Spices from Home – I hate the expense and bulk of buying new spices in each new city, especially for my favorite recipes. Years ago I found this screw off set at the Dollar Store – but it’s not sold as such an item. I haven’t been able to find them at the same store recently, but here’s the closest on Amazon…it’s technically a Weekly Pill Organizer! I’ve lost my second set sometime during the pandemic, so may have to get another myself. I really liked a generic “herb and garlic” mix for years, as it could go on anything, but I’ve recently begun traveling with Penzey Spices Trial Bags. I foresee changing out to some of these soon. (No bonus for the shout out to them, I just really like their spices and their politics. You can also find some great deals frequently.) I do also have a couple other small containers I brought with me, like a dill pickle popcorn seasoning mix I made.*

Closeup on the wine aerator and the pill case used for spices. You can tell by the labels that they’re well-traveled.

A few other things not pictured

I have a sewn bag of fabric with an overlap…which is a microwave popcorn bag! My mother knows me well, and made mine with Sesame Street characters on the outside.

Ask around if there’s an item you didn’t bring but you’d love to have. I’m currently borrowing a barely-used Instant Pot, for instance, from a local co-worker.

Because it’s an Equity LORT contract, I knew there would be some things already provided. One somewhat unthought-of one is a strainer/colander. You wouldn’t believe how handy those are to have, so I found a collapsible one at a thrift store, which I take on my opera gigs in particular. I also know they’ll provide salt and pepper, but I have old-school film canister versions (who is old enough to remember film?) for non-Equity gigs. Here’s something kind of similar though. For reference, here are the two paragraphs about kitchen specifics in the LORT contract, many of which I do bring on an opera or ballet gig:

The following shall be the minimum kitchen equipment supplied in each Actor’s housing: pots and pans with lids, cooking utensils, silverware for four, not fewer than four plates, cups and glasses, can opener, kitchen knives and colander. Where housekeeping is not provided, a broom and dustpan as well as a mop and pail shall be furnished. If the housing contains a microwave oven, microwave-safe accessories shall also be furnished.

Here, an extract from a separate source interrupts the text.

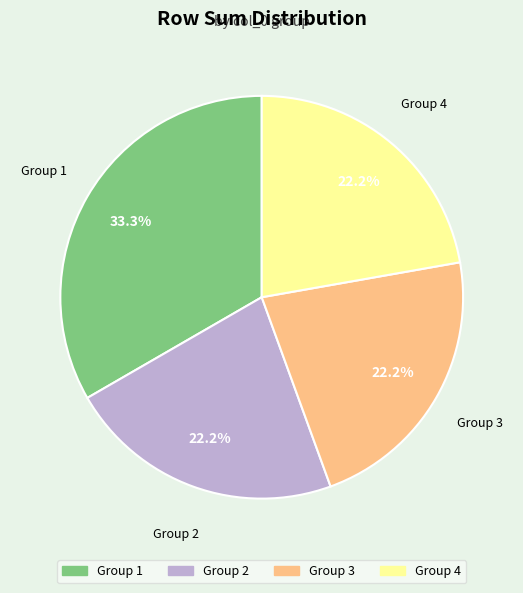

Is there a majority slice in this chart?

No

Theatre shall provide an initial set-up of the following items in Actor’s housing prior to Actor’s arrival: toilet paper, paper towels, hand soap, dish soap, salt & pepper, sugar, coffee, tea, garbage bags, and sponge. [Note, it says “initial setup” – that can mean one or two days’ worth, or ONE roll of toilet paper, but for those that drink coffee, you can at least wake up the first day to it. Definitely has been handy to have the dish soap and sponge included – I had almost packed my own. Yes, these are all things I could buy, but also things I don’t tend to use in full before finishing a job.]

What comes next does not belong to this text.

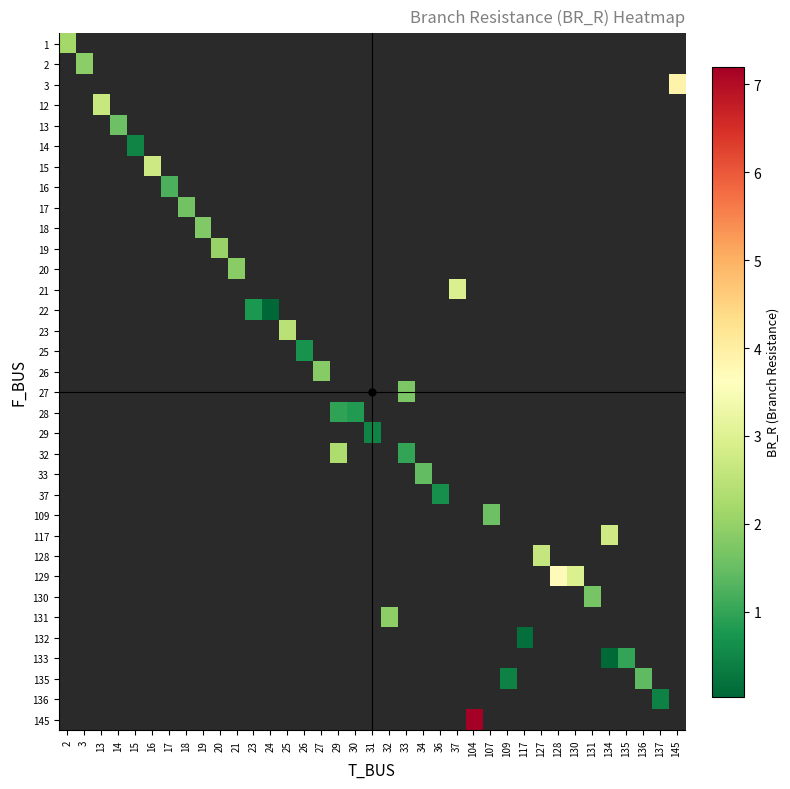

Count the number of data series in this chart.

34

Like I said, if I travel by car, I may add several more items, but these are the essentials I chose this time around, and so far [three weeks in] I’m pretty pleased with my choices.

What do you bring?

For those of you that work out of town, too, what are some other kitchen items you bring?

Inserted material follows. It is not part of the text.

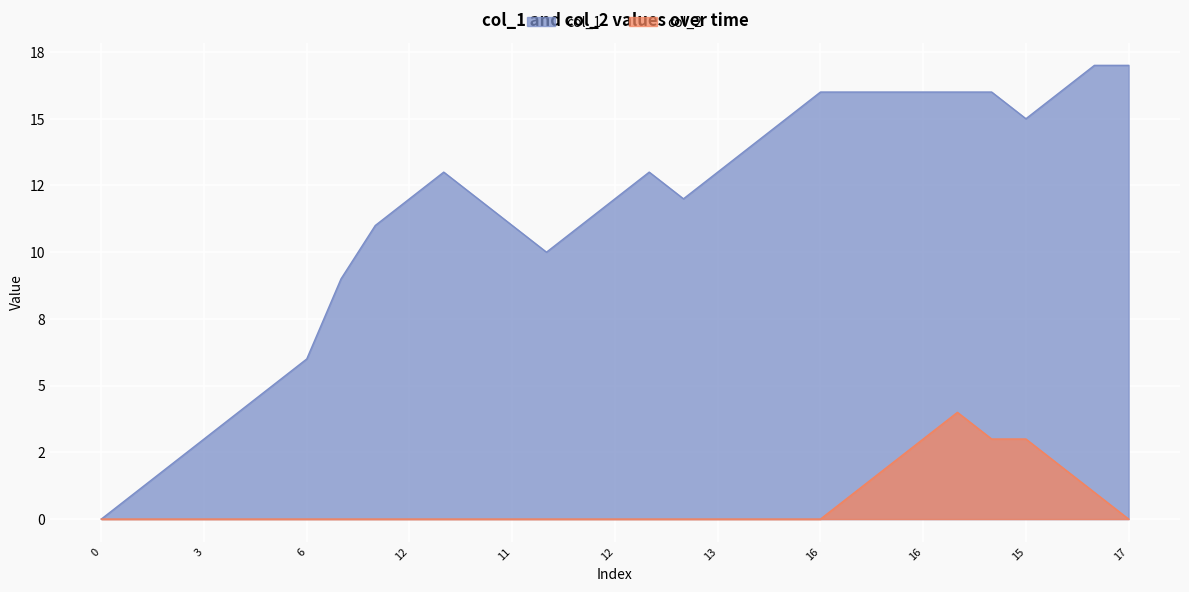

Reading left to right, list all the values displayed in this chart.

col_1: 0	1	2	3	4	5	6	9	11	12	13	12	11	10	11	12	13	12	13	14	15	16	16	16	16	16	16	15	16	17	17
col_2: 0	0	0	0	0	0	0	0	0	0	0	0	0	0	0	0	0	0	0	0	0	0	1	2	3	4	3	3	2	1	0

*Dill Pickle Popcorn Seasoning

I can’t remember where I found this recipe online, but it’s a fun and different one. 2 tablespoons dill weed
1 tablespoon sugar
1 ½ teaspoons garlic powder
1 ½ teaspoons ascorbic acid powder (Vitamin C, found with health supplements)
1 tablespoon salt (optional – I don’t add it)


2 thoughts on “Creature Comforts on the Road – Kitchen Edition”

  1. On Facebook, my friend June replied: I don’t cook much, so i mainly concentrate on being able to eat takeout and reheat leftovers. But most of the time I live in hotels where they provide basically nothing. I bring a spork and (as you do) a larger sharp knife and a smaller paring knife in covers. Small plastic plate. 2 Collapsible Tupperware bowls – cereal bowl sized. Salt & Pepper. Flexible silicon ice cube tray. Wine bottle opener. Wine bottle stopper. Silicone spatula.